International volunteers' trail building
Yesterday I met with several members of the Great Baikal Trail Organization and their American partners to learn more about what they have been doing since we gave them a grant many years ago. It turned out to be a wonderful opportunity to appreciate, again, what people can do when united in a common purpose.
In 2002 the Adventure Tourism and Mountaineering Federation of Buryatia, Russia and Earth Island Institute, San Francisco, competed for and won a grant from FRAEC under our USAID-funded US-RFE Partnership Activity. The Great Baikal Trail Association was newly established and our grant, their first, gave them the necessary support to exchange experience and knowledge about how to build trails around Lake Baikal, the largest fresh water lake in the world and a World Natural Heritage site.
Just two years later, Great Baikal Trail Organization (GBT) in Russia was established to facilitate further funding support from other donors. It is now an international, volunteer-driven, nonprofit organization working to develop, maintain, promote, and protect the first national system of trails in all of Russia, and to advocate for the sustainable development of Lake Baikal.
The fact that they have created the first national system of trails in Russia as well as attract other partners is in itself quite an accomplishment, but they have done so much more!

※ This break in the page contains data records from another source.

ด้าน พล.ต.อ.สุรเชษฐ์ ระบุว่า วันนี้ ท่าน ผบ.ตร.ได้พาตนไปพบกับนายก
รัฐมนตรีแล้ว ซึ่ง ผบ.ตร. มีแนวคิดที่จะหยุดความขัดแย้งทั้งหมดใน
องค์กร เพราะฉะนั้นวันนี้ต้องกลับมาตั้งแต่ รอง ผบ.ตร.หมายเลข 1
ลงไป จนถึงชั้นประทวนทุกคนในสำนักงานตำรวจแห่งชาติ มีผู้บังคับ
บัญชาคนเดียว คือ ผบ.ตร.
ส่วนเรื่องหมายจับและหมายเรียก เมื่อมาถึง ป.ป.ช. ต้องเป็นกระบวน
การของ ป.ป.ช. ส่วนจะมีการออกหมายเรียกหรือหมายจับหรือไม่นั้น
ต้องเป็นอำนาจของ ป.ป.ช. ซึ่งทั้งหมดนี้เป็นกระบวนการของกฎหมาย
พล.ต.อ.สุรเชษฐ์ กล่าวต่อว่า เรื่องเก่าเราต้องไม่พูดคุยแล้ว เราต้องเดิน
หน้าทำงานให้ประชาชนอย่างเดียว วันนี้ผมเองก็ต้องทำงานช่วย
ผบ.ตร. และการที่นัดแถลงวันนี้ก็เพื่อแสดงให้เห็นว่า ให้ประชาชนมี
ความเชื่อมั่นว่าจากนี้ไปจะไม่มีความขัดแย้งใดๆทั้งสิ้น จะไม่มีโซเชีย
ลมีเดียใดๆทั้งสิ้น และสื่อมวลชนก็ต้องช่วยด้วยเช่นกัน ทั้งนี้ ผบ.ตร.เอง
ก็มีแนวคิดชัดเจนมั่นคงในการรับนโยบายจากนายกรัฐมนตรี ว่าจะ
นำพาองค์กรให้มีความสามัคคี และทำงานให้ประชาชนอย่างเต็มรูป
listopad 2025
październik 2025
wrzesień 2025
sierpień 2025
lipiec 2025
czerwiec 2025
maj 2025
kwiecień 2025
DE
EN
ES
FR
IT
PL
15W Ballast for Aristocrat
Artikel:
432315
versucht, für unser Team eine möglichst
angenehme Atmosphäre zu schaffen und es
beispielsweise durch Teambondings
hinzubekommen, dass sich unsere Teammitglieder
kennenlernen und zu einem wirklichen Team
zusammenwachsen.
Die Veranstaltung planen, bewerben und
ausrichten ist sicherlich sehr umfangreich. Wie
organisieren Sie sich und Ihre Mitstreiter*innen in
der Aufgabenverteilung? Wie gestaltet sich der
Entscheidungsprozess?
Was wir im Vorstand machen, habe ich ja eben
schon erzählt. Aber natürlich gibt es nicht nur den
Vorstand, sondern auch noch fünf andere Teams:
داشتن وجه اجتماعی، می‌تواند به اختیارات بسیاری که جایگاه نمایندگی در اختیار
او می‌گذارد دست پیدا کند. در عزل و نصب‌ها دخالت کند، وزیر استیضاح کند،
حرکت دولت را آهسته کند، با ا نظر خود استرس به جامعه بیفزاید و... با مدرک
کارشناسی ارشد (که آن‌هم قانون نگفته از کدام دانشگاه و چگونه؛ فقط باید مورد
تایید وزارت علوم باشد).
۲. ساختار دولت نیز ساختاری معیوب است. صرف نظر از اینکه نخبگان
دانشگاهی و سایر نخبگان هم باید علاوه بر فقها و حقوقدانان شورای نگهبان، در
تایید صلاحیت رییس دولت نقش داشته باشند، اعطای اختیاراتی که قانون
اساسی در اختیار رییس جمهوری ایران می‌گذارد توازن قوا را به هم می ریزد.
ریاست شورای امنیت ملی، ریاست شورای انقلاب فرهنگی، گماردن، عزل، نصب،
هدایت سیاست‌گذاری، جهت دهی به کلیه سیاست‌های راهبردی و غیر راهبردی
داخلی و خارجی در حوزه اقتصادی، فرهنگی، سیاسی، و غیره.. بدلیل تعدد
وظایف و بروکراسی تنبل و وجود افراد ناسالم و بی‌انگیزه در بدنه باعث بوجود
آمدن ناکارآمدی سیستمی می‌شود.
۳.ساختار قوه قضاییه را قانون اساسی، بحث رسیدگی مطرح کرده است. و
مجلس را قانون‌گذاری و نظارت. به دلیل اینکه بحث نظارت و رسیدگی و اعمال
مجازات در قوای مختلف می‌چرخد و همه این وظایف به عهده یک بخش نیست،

Every summer they conduct camps for volunteers from all over Russia, Europe, the U.S., Australia and New Zealand to help build the trails. Over the last six years they have held 114 summer camps with over 3000 volunteers.
When I asked the director of the GBT what she thought were the most important results so far, she said it was working with youth. Their outreach education to children from villages around the lake include subjects such as the importance of clean water and a healthy earth. Most of this education is done by university students based in Irkutsk who are members of the Student Club. Equally important, the GBT works with leaders in the lake’s surrounding villages educating them about the of value ecotourism and how they can benefit from tourists who come to build the trails. Not only has this improved the economic situation in the villages, but the trails are no longer being damaged by local communities that didn’t understand the goals.
Over the life of our grant program FRAEC was able to give GBT three grants to expand their efforts around the lake, and to take their experience to Kamchatka, Russia to assist them with that region’s efforts in developing ecotourism. I would like to congratulate this great team of Russian and American organizations and individuals. They have accomplished so much and are an excellent example of the power of partnership.